Lee takes command, June 1st, 1862

CharlasAmerican Civil War

Únete a LibraryThing para publicar.

Lee takes command, June 1st, 1862

Este tema está marcado actualmente como "inactivo"—el último mensaje es de hace más de 90 días. Puedes reactivarlo escribiendo una respuesta.

1jcbrunner
Jun 1, 2012, 5:44 pm

When Joe Johnston was hit by a bullet on May 31st, 1862, he prolonged the American Civil War for three years. Up to this point (minor mishaps excepted, cough Bull Run), everything had been going to plan for the Union. Sam Grant had captured one army and defeated the main Western Confederate army at Shiloh. David Farragut captured New Orleans, the South's largest city at the end of April.

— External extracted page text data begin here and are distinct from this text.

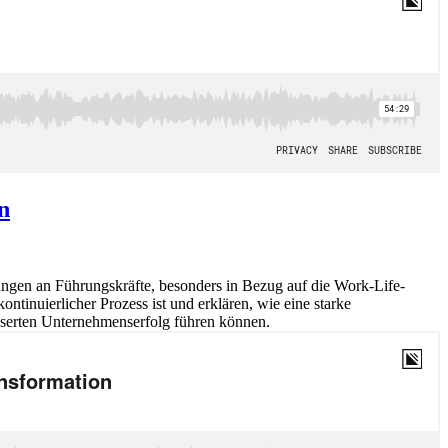
n
ungen an Führungskräfte, besonders in Bezug auf die Work-Life-
tinuierlicher Prozess ist und erklären, wie eine starke
sserten Unternehmenserfolg führen können.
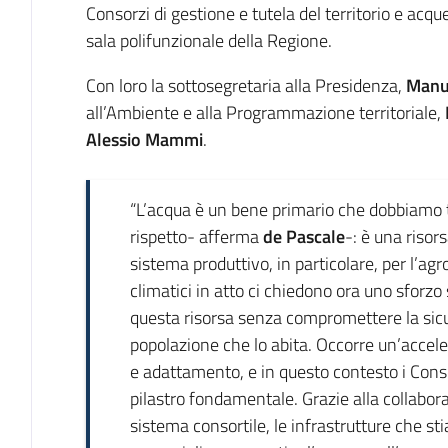
Consorzi di gestione e tutela del territorio e acque
sala polifunzionale della Regione.
Con loro la sottosegretaria alla Presidenza,
Manue
all’Ambiente e alla Programmazione territoriale,
Alessio Mammi
.
“L’acqua è un bene primario che dobbiamo tu
rispetto- afferma
de Pascale
-: è una risor
sistema produttivo, in particolare, per l’a
climatici in atto ci chiedono ora uno sforz
questa risorsa senza compromettere la sicur
popolazione che lo abita. Occorre un’accele
e adattamento, e in questo contesto i Cons
pilastro fondamentale. Grazie alla collaboraz
sistema consortile, le infrastrutture che st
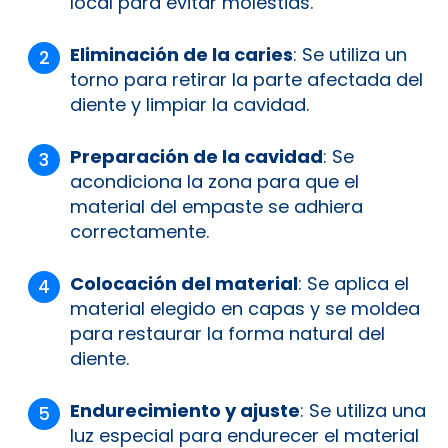
local para evitar molestias.
Eliminación de la caries
: Se utiliza un
torno para retirar la parte afectada del
diente y limpiar la cavidad.
Preparación de la cavidad
: Se
acondiciona la zona para que el
material del empaste se adhiera
correctamente.
Colocación del material
: Se aplica el
material elegido en capas y se moldea
para restaurar la forma natural del
diente.
Endurecimiento y ajuste
: Se utiliza una
luz especial para endurecer el material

With the capture of Richmond, the American Civil War might have ended like the Swiss Civil War (Sonderbundskrieg): The main Confederate cities captured (Atlanta excepted), resistance, now futile, might have collapsed. In these days before the Emancipation Proclamation, a political reconciliation that preserved slavery in the former Confederate states but prohibited its expansion into new ones might have been likely. This avenue was closed off with Lee taking command.

Lee had been gunning for Johnston's job for some time. Newton's Joseph E. Johnston and the defense of Richmond shows how Lee and Davis maneuvered Johnston out of the strategic decision making process by sending him into the field and cutting him off from official communication. If the bullet had not found its mark, Johnston probably would have been replaced/relieved any way. Only Lee was willing to spill the lives of his men freely. The butchery of the Seven Days would cost him more than twenty percent of his army in casualties. McClellan, thinking similarly like Johnston, was shocked by Lee's willingness to sacrifice his co-citizens. Although the overestimation of the Confederate forces started early in the peninsula, I think that the acceptance of these huge numbers of casualties confirmed Mac's belief that he was outnumbered.

For the sesquicentennial, I expected a number of books about the peninsula campaign to be published. I like the campaign overview presented in Stephen W. Sears' To the gates of Richmond. Brian K. Burton's Extraordinary Circumstances: The Seven Days Battles offers a more tactical approach but is not without flaws. The strange thing, though, is the lack of individual battle studies (from serious publishers). There are multiple books about Ball's Bluff but no (readily available) studies of Gaines Mill or Malvern Hill I know of. There was one effort about the battle of Glendale but both the publisher's reputation and the look inside preview make me hesitate.

Hopefully, one day, this lack of studies will be corrected. Or are there already books about the Seven Days to be published soon?

2jcbrunner
Ago 13, 2012, 3:07 pm

Gary W. Gallagher's Virginia Historical Society lecture More Important Than Gettysburg: The Seven Days Campaign as a Turning Point is now available online (July 11, 2012). His Johnston quips alone are worth the listen, the rest is just bonus.